Pendant ce temps, la vie marine se poursuit: dans les eaux azurées, les tortues croisent raies aigles et dugongs, évoluant dans une mosaïque corallienne éclatante.

L'écosystème est "parmi les plus résistants au changement climatique dans le monde", souligne M. Hanafy, citant des études sur la tolérance à la chaleur des récifs de la mer Rouge.

Durant la saison de nidification, les tortues viennent encore pondre sur une plage épargnée par la lumière artificielle.

"Seuls certains types de développement touristique peuvent convenir à une plage comme celle-ci", prévient M. Hanafy, évoquant les dangers de la surfréquentation, du bruit et de l'éclairage nocturne.

L'Egypte, engluée dans une crise économique, mise sur ses 3.000 kilomètres de littoral, en mer Rouge et Méditerranée pour attirer des devises.

En 2024, un accord de 35 milliards de dollars avec les Emirats arabes unis pour aménager Ras al-Hekma, sur la Méditerranée, a offert un répit financier.

Depuis, d'autres projets similaires, impliquant des alliés du Golfe, sont à l'étude.

En juillet, le président Abdel Fattah al-Sissi a alloué 174.400 kilomètres carrés de terres bordant la mer Rouge au ministère des Finances pour "réduire la dette publique".
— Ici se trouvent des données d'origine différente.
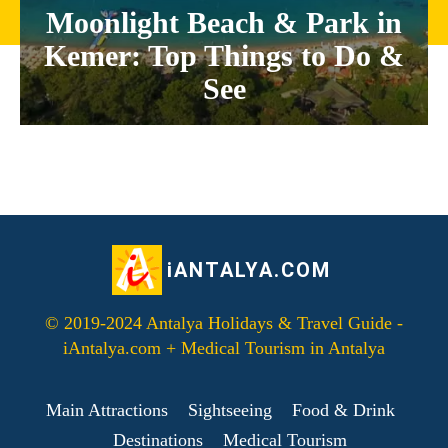
Moonlight Beach & Park in
Kemer: Top Things to Do &
See
iANTALYA.COM
© 2019-2024 Antalya Holidays & Travel Guide -
iAntalya.com + Medical Tourism in Antalya
Main Attractions
Sightseeing
Food & Drink
Destinations
Medical Tourism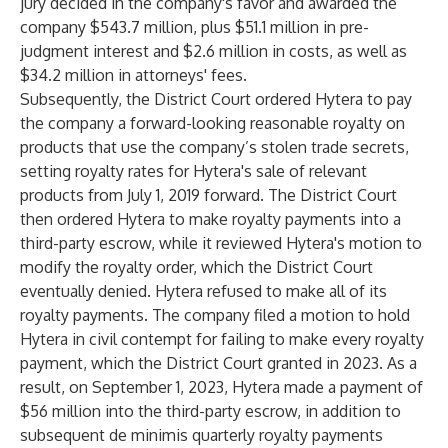
jury decided in the company's favor and awarded the
company $543.7 million, plus $51.1 million in pre-
judgment interest and $2.6 million in costs, as well as
$34.2 million in attorneys' fees.
Subsequently, the District Court ordered Hytera to pay
the company a forward-looking reasonable royalty on
products that use the company’s stolen trade secrets,
setting royalty rates for Hytera's sale of relevant
products from July 1, 2019 forward. The District Court
then ordered Hytera to make royalty payments into a
third-party escrow, while it reviewed Hytera's motion to
modify the royalty order, which the District Court
eventually denied. Hytera refused to make all of its
royalty payments. The company filed a motion to hold
Hytera in civil contempt for failing to make every royalty
payment, which the District Court granted in 2023. As a
result, on September 1, 2023, Hytera made a payment of
$56 million into the third-party escrow, in addition to
subsequent de minimis quarterly royalty payments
Dans cette région, le tourisme est le principal moteur économique. Les autorités veulent doubler le nombre de visiteurs d'ici 2028, visant les 30 millions de touristes annuels.

Mais déjà en 2019, le PNUD avertissait que "le développement du tourisme en Egypte, jusqu'à présent, s'est largement fait au détriment de l'environnement".
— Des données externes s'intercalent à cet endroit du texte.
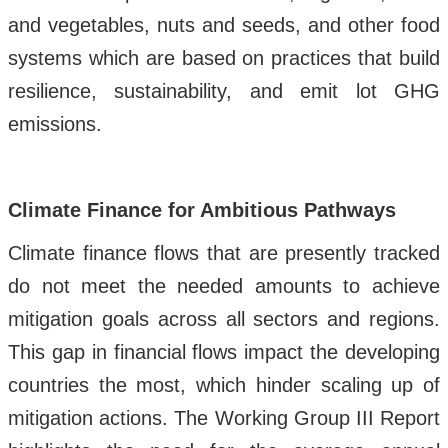
and vegetables, nuts and seeds, and other food
systems which are based on practices that build
resilience, sustainability, and emit lot GHG
emissions.
Climate Finance for Ambitious Pathways
Climate finance flows that are presently tracked
do not meet the needed amounts to achieve
mitigation goals across all sectors and regions.
This gap in financial flows impact the developing
countries the most, which hinder scaling up of
mitigation actions. The Working Group III Report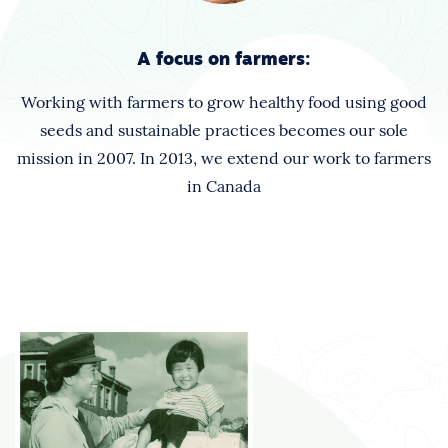
A focus on farmers:
Working with farmers to grow healthy food using good
seeds and sustainable practices becomes our sole
mission in 2007. In 2013, we extend our work to farmers
in Canada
Au fil des années, la prolifération des complexes hôteliers énergivores a altéré les écosystèmes côtiers et délogé les communautés locales.

"L'objectif semble être de maximiser les profits issus des réserves, ce qui m'inquiète parce que (...) nous serions en train de les détruire", déplore l'avocat environnemental Ahmed al-Seidi.

Une approche qui, selon lui, viole la loi de 2003 classant Wadi al-Gemal en zone protégée.

- "Nul et non avenu" -

Pour Ras Hankorab, le litige est juridique selon M. Hanafy: "l'entreprise a signé un contrat avec une entité gouvernementale autre que celle responsable de la gestion de la réserve".

Le contrat est donc "nul et non avenu", d'après Me Seidi.

La députée Maha Abdel Nasser a interpellé à ce sujet le ministère de l'Environnement et le bureau du Premier ministre. Sans réponse à ce jour.

Lors d'une réunion avec des élus et des écologistes, elle a indiqué n'avoir pu identifier clairement l'entreprise initiatrice du projet.

Mais si l'interruption des travaux est, selon l'élue, un soulagement, "rien ne garantit ce qui pourrait se passer à l'avenir".

Sur place, un portail flambant neuf portant l'inscription "Ras Hankorab" trône à l'entrée de la plage.

Et alors que plusieurs plages touristiques en mer Rouge sont payantes, le prix d'entrée pour accéder à celle de Ras Hankorab a quintuplé, atteignant 300 livres égyptiennes (environ 5 euros), sans qu'on sache qui vend les billets.

Un employé embauché en mars pour travailler sur la plage explique que les "quelques parasols et les sanitaires inutilisables" d'avant ont laissé place à des installations plus modernes, des chaises longues et parasols en paille. Et un café-restaurant devrait ouvrir prochainement selon lui.